"Musée des Beux Arts", or Museum of beautiful/fine arts in English is the name of the fine art museum in Brussels, which W.H. Auden must have visited. He liked some of the art there so much that he wrote this 25 line poem about it.
"Storyline" synopsis:
There isn't any story in this poem, it must be said, it is simply Auden describing the people in the background of paintings going about their lives while important events are unfolding to people equally in the background. At first, he says about how the old masters were never wrong when it came to suffering and how it happens while other people are performing mundane acts like opening a window before proceeding to use Breughel's Icarus as an example. To cut a long story short, this poem is a good example of ekphrastic poetry, that is, poetry that describes art.
Themes:
There is only one theme in Musée des Beux Arts, and that is selfishness, as that is the theme to be found in Breughel's Icarus. We would rather carry on ploughing our field than to save a drowning boy.
Miscellaneous points:
- We know that this poem is set in 1940 in Brussels, before the German occupation in May.
- The poem uses a subjective yet detached voice, the voice of Auden.
- Musée des Beux Arts is written in Free Verse, meaning that the stanzas are of random length with randomly sized lines and, in this case, randomly spaced rhymes. The first stanza lasts 13 lines, the second 1 and the third 8, lines range from 3 to 14 words long and it seems to have a simple A-B-C-A-D-E-D-B-F-G-F-G-E-H-H-I-J-K-K-I-J rhyming scheme.

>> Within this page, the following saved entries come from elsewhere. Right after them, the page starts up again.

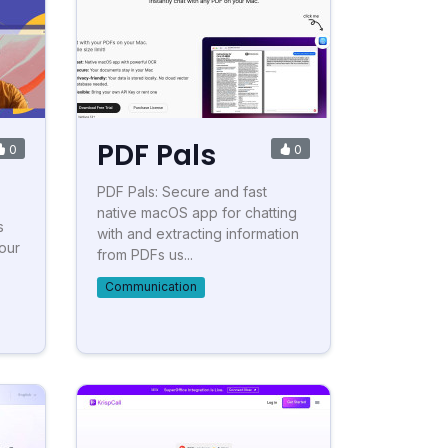
PDF Pals
0
0
PDF Pals: Secure and fast
native macOS app for chatting
s
with and extracting information
our
from PDFs us...
Communication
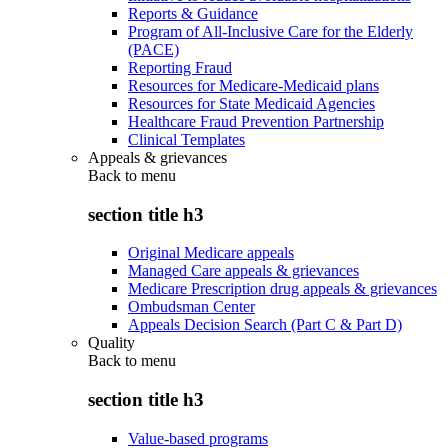
Reports & Guidance
Program of All-Inclusive Care for the Elderly
(PACE)
Reporting Fraud
Resources for Medicare-Medicaid plans
Resources for State Medicaid Agencies
Healthcare Fraud Prevention Partnership
Clinical Templates
Appeals & grievances
Back to
menu
section title h3
Original Medicare appeals
Managed Care appeals & grievances
Medicare Prescription drug appeals & grievances
Ombudsman Center
Appeals Decision Search (Part C & Part D)
Quality
Back to
menu
section title h3
Value-based programs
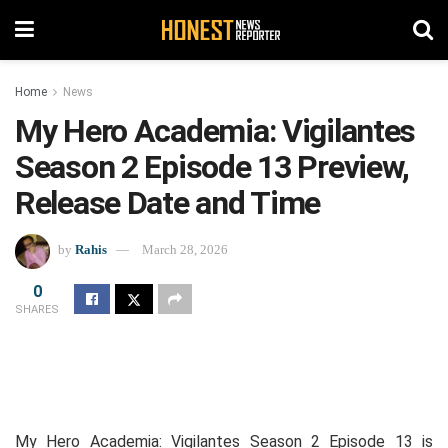
Home
News
My Hero Academia: Vigilantes
Season 2 Episode 13 Preview,
Release Date and Time
by
Rahis
March 28, 2026
0
SHARES
My Hero Academia: Vigilantes Season 2 Episode 13 is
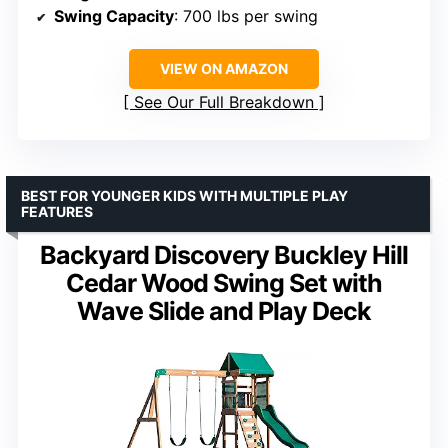
Swing Capacity
: 700 lbs per swing
VIEW ON AMAZON
See Our Full Breakdown
BEST FOR YOUNGER KIDS WITH MULTIPLE PLAY
FEATURES
Backyard Discovery Buckley Hill
Cedar Wood Swing Set with
Wave Slide and Play Deck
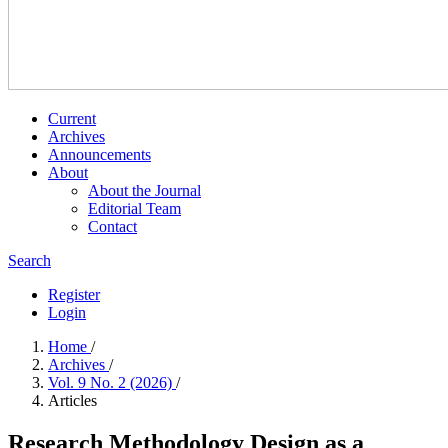
Current
Archives
Announcements
About
About the Journal
Editorial Team
Contact
Search
Register
Login
Home
/
Archives
/
Vol. 9 No. 2 (2026)
/
Articles
Research Methodology Design as a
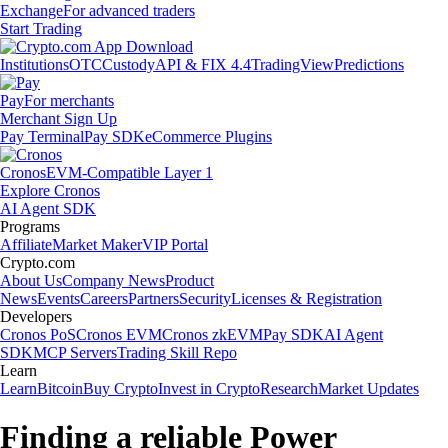
Exchange
For advanced traders
Start Trading
Institutions
OTC
Custody
API & FIX 4.4
TradingView
Predictions
Pay
For merchants
Merchant Sign Up
Pay Terminal
Pay SDK
eCommerce Plugins
Cronos
EVM-Compatible Layer 1
Explore Cronos
AI Agent SDK
Programs
Affiliate
Market Maker
VIP Portal
Crypto.com
About Us
Company News
Product
News
Events
Careers
Partners
Security
Licenses & Registration
Developers
Cronos PoS
Cronos EVM
Cronos zkEVM
Pay SDK
AI Agent
SDK
MCP Servers
Trading Skill Repo
Learn
Learn
Bitcoin
Buy Crypto
Invest in Crypto
Research
Market Updates
Finding a reliable Power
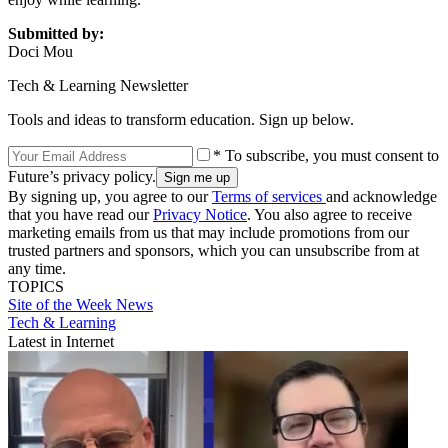
Submitted by:
Doci Mou
Tech & Learning Newsletter
Tools and ideas to transform education. Sign up below.
* To subscribe, you must consent to
Future’s privacy policy.
By signing up, you agree to our
Terms of services
and acknowledge
that you have read our
Privacy Notice
. You also agree to receive
marketing emails from us that may include promotions from our
trusted partners and sponsors, which you can unsubscribe from at
any time.
TOPICS
Site of the Week
News
Tech & Learning
Latest in Internet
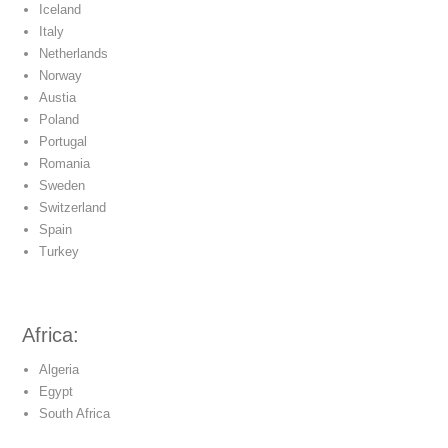
Iceland
Italy
Netherlands
Norway
Austia
Poland
Portugal
Romania
Sweden
Switzerland
Spain
Turkey
Africa:
Algeria
Egypt
South Africa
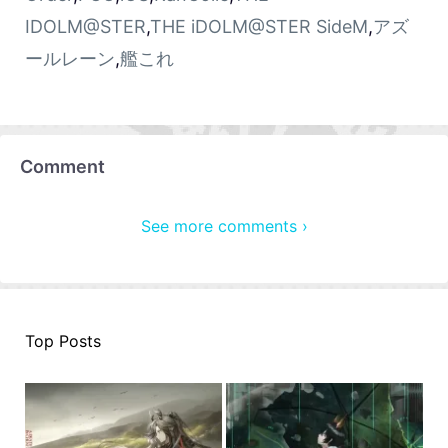
IDOLM@STER
,
THE iDOLM@STER SideM
,
アズ
ールレーン
,
艦これ
Comment
See more comments ›
Top Posts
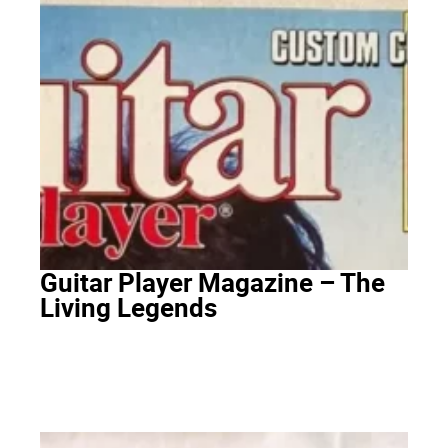
Guitar Player Magazine – The
Living Legends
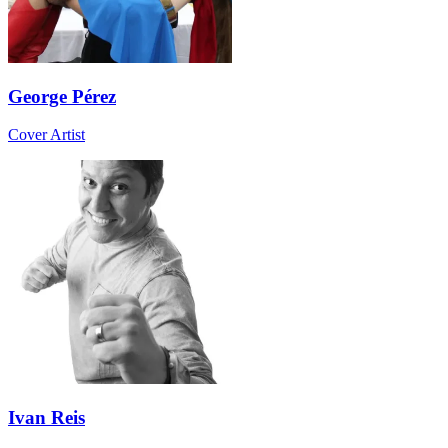
George Pérez
Cover Artist
Ivan Reis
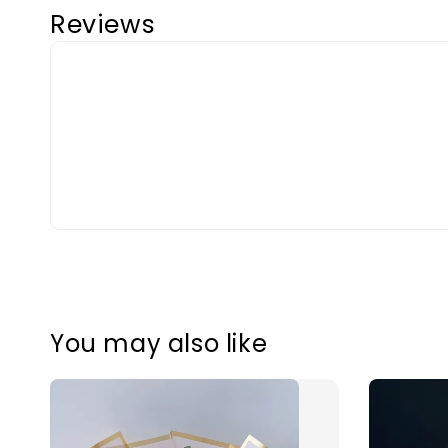
Reviews
You may also like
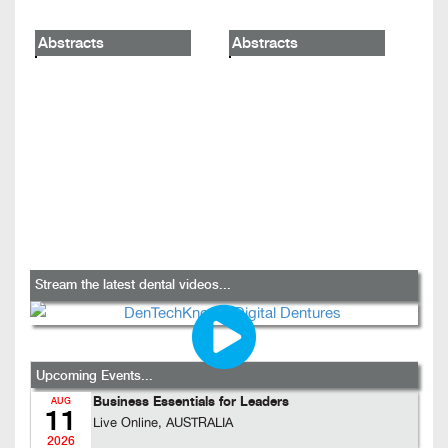
Abstracts
Abstracts
Stream the latest dental videos...
Upcoming Events...
Business Essentials for Leaders
AUG
11
Live Online, AUSTRALIA
2026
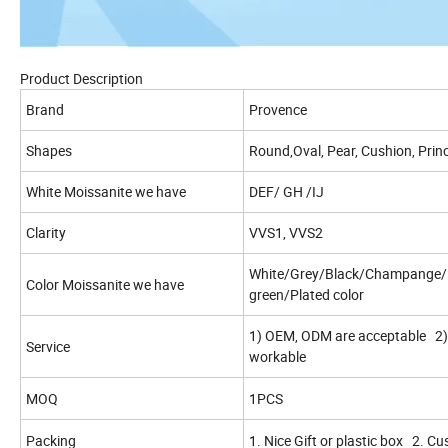
Product Description
Brand
Provence
Shapes
Round,Oval, Pear, Cushion, Princ
White Moissanite we have
DEF/ GH /IJ
Clarity
VVS1, VVS2
White/Grey/Black/Champange/L
Color Moissanite we have
green/Plated color
1) OEM, ODM are acceptable 2) 
Service
workable
MOQ
1PCS
Packing
1. Nice Gift or plastic box 2. C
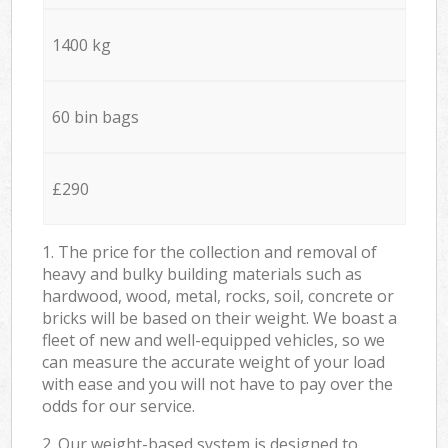
1400 kg
60 bin bags
£290
1. The price for the collection and removal of
heavy and bulky building materials such as
hardwood, wood, metal, rocks, soil, concrete or
bricks will be based on their weight. We boast a
fleet of new and well-equipped vehicles, so we
can measure the accurate weight of your load
with ease and you will not have to pay over the
odds for our service.
2. Our weight-based system is designed to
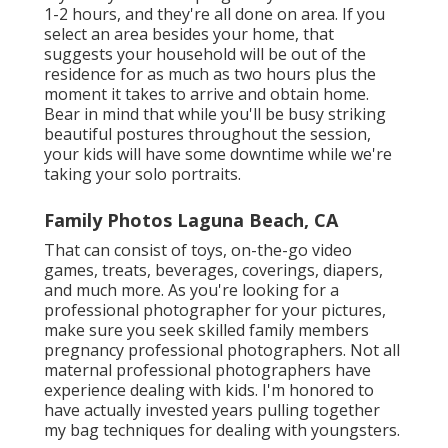
1-2 hours, and they're all done on area. If you
select an area besides your home, that
suggests your household will be out of the
residence for as much as two hours plus the
moment it takes to arrive and obtain home.
Bear in mind that while you'll be busy striking
beautiful postures throughout the session,
your kids will have some downtime while we're
taking your solo portraits.
Family Photos Laguna Beach, CA
That can consist of toys,
on-the-go video
games
, treats, beverages, coverings, diapers,
and much more. As you're looking for a
professional photographer for your pictures,
make sure you seek skilled family members
pregnancy professional photographers. Not all
maternal professional photographers have
experience dealing with kids. I'm honored to
have actually invested years pulling together
my bag techniques for dealing with youngsters.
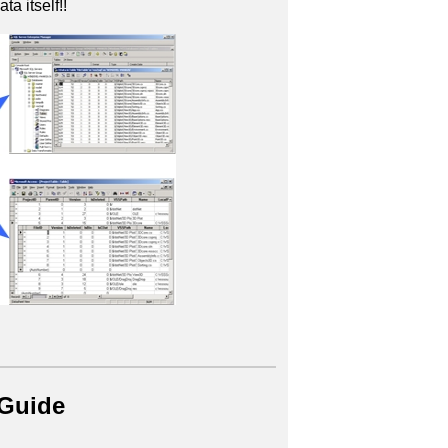
ta itself!!
 Guide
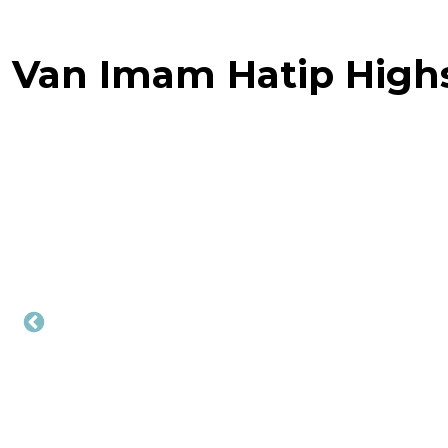
Van Imam Hatip High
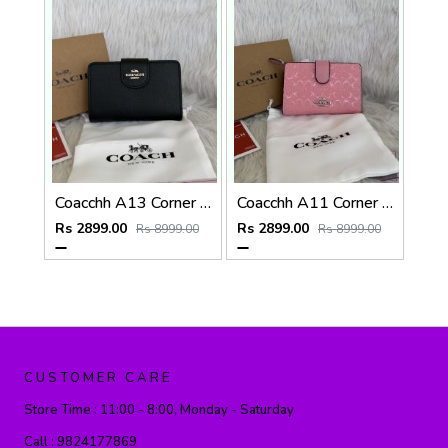
Coacchh A13 Corner Zip Signature Wallet With Original Box DustCover Tags Card Highend Quality
Coacchh A11 Corner Zip Signature Wallet With Original Box DustCover Tags Card Highend Quality
Rs 2899.00
Rs 2899.00
Rs 8999.00
Rs 8999.00
CUSTOMER CARE
Store Time :
11:00 - 8:00, Monday - Saturday
Call :
9824177869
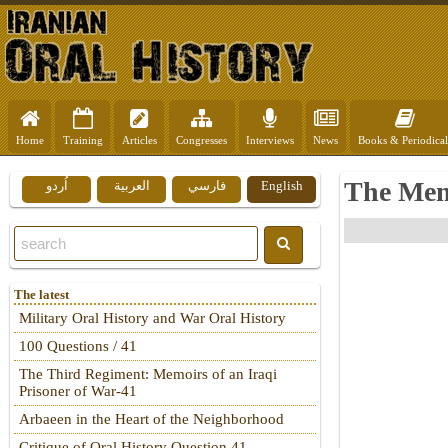
Home
Training
Articles
Congresses
Interviews
News
Books & Periodical
The Mem
اُردو
العربية
فارسي
English
The latest
Military Oral History and War Oral History
100 Questions / 41
The Third Regiment: Memoirs of an Iraqi
Prisoner of War-41
Arbaeen in the Heart of the Neighborhood
Critique of Oral History Question 41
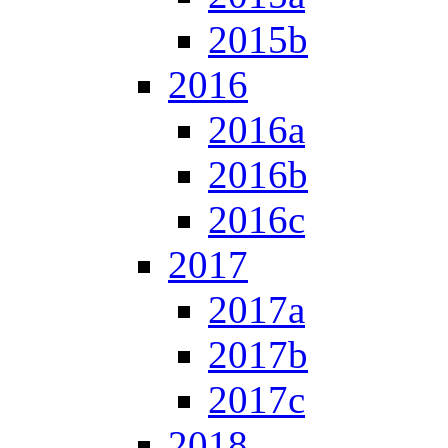
2015b
2016
2016a
2016b
2016c
2017
2017a
2017b
2017c
2018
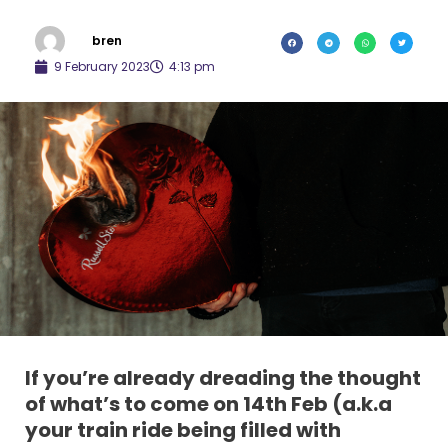
bren
9 February 2023
4:13 pm
If you’re already dreading the thought
of what’s to come on 14th Feb (a.k.a
your train ride being filled with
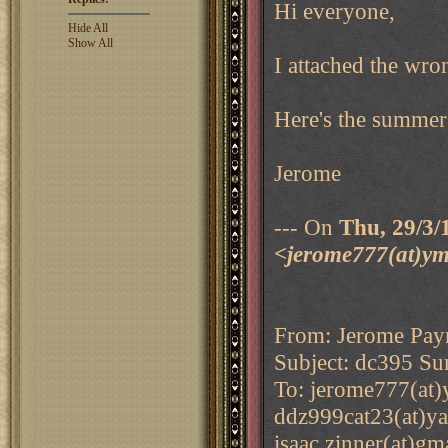
Hi everyone,
Hide All
Show All
I attached the wro
Here's the summer
Jerome
--- On
Thu, 29/3/
<jerome777(at)ym
From: Jerome Pay
Subject: dc395 Su
To: jerome777(at)
ddz999cat23(at)ya
isaac.zinner(at)g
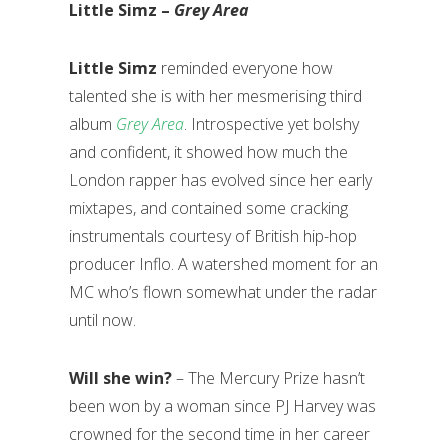
Little Simz –
Grey Area
Little Simz
reminded everyone how
talented she is with her mesmerising third
album
Grey Area
. Introspective yet bolshy
and confident, it showed how much the
London rapper has evolved since her early
mixtapes, and contained some cracking
instrumentals courtesy of British hip-hop
producer Inflo. A watershed moment for an
MC who’s flown somewhat under the radar
until now.
Will she win?
– The Mercury Prize hasn’t
been won by a woman since PJ Harvey was
crowned for the second time in her career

- There is quite a good example of enjambement here, where a sentence runs down into it's own stanza, a one sentence stanza, no less. The first ends with "Where the dogs go on with their doggy life and the torturer's horse" before changing stanza and going on to say that it "Scratches its innocent behind on a tree". There are other uses of enjambement, for example, line 3 to line 4, but none as dramatic as that.

And that one-line stanza. What's that about?
ReplyDeleteI'd imagine that the one note stanza is there in order that the look of the poem may mirror that of the fine art he is writing about where one definite thing stands out, but it is not the subject that the painting advertises that it shows. For example, the main point of focus in that there Landscape With the Fall of Icarus is that ploughman's orange shirt. It's like, by using the colour orange, Brueghel wants to underline a totally irrelevant area of the total painting. The same technique is used in Musée des Beux Arts with that single, unimportant, yet singled out one line stanza.
DeleteThis is an interesting answer. I hadn't thought about the colour of his shirt attracting our attention.